While medical history, environmental and other factors are known to increase the risk of a premature birth, researches are now making progress to identify genetic factors which can contribute to that risk as well. A newly published study discusses some the findings from this research and highlights how it will help to develop an effective genetic test in the future.
The researchers from Vanderbilt University, Washington University and the University of Helsinki have identified the gene that they now believe is linked to an increased risk of premature birth. The researchers worked under the assumption that there was an evolutionary development which resulted in controlling the time of birth to allow for humans, with relatively smaller birth canals to successfully give birth.
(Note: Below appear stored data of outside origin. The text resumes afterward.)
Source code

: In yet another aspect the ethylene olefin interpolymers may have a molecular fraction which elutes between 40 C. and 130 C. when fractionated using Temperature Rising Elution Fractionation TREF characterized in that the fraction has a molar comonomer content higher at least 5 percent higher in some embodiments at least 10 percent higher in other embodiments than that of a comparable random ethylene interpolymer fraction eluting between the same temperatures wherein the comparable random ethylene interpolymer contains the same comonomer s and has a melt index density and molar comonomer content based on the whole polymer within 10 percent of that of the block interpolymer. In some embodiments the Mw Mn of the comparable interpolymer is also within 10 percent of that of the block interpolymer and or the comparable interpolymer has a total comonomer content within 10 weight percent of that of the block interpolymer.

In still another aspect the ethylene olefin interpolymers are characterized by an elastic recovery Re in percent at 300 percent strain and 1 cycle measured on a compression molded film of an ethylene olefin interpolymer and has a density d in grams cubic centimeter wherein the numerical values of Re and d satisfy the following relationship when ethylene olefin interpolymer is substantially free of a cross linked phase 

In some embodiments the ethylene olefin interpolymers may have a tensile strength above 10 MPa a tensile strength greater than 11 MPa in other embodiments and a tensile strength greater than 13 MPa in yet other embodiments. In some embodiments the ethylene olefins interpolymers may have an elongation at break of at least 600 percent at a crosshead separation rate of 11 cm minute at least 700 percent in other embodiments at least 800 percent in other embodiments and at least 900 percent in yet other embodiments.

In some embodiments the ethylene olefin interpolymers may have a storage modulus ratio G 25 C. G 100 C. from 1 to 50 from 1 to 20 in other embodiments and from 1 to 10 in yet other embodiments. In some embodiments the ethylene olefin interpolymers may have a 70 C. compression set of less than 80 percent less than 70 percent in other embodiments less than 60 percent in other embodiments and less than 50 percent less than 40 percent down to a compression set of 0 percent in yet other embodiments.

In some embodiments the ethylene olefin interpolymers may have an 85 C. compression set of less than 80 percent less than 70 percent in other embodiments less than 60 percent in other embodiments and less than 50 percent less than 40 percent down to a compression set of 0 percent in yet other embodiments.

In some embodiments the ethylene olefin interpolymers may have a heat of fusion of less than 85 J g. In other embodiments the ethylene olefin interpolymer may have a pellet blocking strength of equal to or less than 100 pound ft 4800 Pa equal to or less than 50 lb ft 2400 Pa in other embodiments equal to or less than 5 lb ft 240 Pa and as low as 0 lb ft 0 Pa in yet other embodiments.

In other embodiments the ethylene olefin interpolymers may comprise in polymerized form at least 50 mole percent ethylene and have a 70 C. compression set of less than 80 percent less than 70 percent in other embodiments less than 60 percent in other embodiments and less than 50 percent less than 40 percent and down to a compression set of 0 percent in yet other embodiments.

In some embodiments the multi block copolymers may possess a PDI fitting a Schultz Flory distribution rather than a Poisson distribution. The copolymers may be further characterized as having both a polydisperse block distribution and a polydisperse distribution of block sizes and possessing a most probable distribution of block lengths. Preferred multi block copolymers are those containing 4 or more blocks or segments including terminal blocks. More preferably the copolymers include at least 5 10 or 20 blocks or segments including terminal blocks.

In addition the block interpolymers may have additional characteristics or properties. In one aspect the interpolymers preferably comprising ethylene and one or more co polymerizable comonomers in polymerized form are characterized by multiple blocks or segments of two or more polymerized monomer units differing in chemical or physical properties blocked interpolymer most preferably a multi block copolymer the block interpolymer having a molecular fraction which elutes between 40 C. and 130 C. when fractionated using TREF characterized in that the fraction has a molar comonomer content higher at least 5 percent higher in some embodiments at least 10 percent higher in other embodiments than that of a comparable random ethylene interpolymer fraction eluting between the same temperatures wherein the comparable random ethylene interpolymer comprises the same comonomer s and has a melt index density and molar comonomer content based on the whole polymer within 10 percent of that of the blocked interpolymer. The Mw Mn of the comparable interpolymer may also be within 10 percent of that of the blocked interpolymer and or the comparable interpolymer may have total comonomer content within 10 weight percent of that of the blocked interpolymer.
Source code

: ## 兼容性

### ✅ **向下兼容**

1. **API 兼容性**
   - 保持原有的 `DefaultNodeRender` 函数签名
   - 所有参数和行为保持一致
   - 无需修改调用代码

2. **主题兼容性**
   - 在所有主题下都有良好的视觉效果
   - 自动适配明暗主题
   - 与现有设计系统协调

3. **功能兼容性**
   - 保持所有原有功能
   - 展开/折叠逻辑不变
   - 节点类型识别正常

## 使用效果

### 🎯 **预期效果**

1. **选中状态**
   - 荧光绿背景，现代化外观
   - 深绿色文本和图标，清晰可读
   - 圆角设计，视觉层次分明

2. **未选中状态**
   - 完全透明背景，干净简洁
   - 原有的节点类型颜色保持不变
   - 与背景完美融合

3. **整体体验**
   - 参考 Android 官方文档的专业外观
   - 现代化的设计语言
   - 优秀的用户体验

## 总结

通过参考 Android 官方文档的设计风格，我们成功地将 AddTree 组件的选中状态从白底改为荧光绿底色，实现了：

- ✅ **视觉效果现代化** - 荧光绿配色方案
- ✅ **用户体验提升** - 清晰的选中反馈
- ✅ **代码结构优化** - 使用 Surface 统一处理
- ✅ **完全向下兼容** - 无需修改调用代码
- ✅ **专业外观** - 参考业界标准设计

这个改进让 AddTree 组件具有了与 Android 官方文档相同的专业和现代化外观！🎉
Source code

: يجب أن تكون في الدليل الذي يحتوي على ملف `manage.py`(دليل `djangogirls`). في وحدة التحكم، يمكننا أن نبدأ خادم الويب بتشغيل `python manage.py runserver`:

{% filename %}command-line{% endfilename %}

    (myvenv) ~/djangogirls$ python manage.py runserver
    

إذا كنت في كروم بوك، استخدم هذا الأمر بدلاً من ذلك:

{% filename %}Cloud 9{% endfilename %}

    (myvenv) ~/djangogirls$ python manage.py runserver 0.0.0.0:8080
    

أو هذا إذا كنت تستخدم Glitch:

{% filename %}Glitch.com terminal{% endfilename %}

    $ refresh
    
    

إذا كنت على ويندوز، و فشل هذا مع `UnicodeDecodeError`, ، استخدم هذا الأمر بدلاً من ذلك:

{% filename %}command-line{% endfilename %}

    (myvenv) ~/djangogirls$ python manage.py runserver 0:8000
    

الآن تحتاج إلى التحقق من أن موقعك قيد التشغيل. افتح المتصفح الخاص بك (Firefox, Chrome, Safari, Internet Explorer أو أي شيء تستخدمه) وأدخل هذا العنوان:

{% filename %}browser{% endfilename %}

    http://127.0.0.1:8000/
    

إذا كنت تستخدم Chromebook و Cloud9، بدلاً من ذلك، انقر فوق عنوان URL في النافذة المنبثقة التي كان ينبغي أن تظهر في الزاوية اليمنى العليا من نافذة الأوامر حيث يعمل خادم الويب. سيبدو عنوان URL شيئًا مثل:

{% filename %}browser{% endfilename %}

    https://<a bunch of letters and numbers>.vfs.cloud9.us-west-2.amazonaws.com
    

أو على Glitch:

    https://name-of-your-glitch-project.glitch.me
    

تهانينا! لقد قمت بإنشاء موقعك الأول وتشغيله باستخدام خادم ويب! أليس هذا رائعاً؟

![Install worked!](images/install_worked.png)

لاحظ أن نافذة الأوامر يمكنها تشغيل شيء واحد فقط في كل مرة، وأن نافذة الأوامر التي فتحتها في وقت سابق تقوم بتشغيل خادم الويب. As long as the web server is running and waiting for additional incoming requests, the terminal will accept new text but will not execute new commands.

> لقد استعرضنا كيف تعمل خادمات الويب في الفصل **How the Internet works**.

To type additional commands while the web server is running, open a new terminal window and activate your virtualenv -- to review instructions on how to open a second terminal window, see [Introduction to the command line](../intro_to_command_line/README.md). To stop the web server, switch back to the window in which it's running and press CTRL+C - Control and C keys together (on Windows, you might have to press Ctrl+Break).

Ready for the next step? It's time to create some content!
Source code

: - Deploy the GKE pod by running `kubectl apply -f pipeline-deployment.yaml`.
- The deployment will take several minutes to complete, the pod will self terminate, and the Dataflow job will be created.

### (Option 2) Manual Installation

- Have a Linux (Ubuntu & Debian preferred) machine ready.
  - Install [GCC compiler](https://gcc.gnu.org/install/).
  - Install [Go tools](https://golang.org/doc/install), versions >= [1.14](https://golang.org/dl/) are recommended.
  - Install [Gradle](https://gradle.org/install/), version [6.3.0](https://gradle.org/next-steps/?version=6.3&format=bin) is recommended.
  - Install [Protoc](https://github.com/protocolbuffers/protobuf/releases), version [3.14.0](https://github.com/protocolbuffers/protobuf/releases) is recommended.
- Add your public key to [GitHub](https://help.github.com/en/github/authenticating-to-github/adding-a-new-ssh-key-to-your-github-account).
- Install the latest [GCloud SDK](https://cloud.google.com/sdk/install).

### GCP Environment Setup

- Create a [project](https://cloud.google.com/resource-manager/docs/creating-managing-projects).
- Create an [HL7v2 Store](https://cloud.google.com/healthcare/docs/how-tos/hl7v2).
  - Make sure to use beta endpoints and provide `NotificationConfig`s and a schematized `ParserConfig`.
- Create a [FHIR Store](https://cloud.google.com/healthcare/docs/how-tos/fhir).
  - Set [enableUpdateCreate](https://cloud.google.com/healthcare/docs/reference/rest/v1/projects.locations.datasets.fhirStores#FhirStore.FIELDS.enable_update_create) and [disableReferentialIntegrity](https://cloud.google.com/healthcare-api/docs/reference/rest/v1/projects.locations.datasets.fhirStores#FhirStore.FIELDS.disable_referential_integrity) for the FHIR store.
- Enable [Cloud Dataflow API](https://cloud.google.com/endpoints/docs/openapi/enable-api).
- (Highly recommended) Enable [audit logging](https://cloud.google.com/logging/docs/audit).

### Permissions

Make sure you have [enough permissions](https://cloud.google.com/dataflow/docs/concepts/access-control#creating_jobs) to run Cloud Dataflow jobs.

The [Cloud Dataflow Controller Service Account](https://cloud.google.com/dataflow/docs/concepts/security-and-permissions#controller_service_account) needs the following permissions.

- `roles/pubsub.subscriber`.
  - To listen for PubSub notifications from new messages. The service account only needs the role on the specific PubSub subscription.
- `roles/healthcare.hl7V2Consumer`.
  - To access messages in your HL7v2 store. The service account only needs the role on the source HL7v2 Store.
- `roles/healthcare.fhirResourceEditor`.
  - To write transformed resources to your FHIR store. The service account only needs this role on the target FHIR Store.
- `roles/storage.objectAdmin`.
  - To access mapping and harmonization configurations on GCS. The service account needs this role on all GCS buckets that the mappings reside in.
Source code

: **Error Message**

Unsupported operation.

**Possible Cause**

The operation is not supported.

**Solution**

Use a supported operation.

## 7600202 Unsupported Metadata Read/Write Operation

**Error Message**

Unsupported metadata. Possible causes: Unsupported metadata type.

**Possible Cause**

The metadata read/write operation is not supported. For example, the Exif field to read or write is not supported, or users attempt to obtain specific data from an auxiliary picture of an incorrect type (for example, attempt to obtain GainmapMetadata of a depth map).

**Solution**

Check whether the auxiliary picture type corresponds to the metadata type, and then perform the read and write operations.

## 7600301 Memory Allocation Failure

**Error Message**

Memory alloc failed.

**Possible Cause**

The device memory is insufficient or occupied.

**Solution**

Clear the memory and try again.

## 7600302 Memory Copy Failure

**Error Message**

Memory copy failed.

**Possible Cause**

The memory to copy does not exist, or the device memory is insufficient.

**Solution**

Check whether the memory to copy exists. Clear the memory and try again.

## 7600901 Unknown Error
By identifying a pool of genes that had adapted uniquely in humans they were able to create a list of genes which could potentially be the ones that came into play in increasing the risk of premature birth. Next they compared the signature of those genes in woman who had given birth prematurely to those who carried child for the full term. The result was to identify a single gene that interacts with hormone receptors in the ovaries as a playing a central role in increasing the risk of preterm birth.
Scientists now hope to use this information to develop a genetic test to accurately determine a women's genetic predisposition for preterm birth. Hopefully this research will soon help ensure that more babies are born healthy.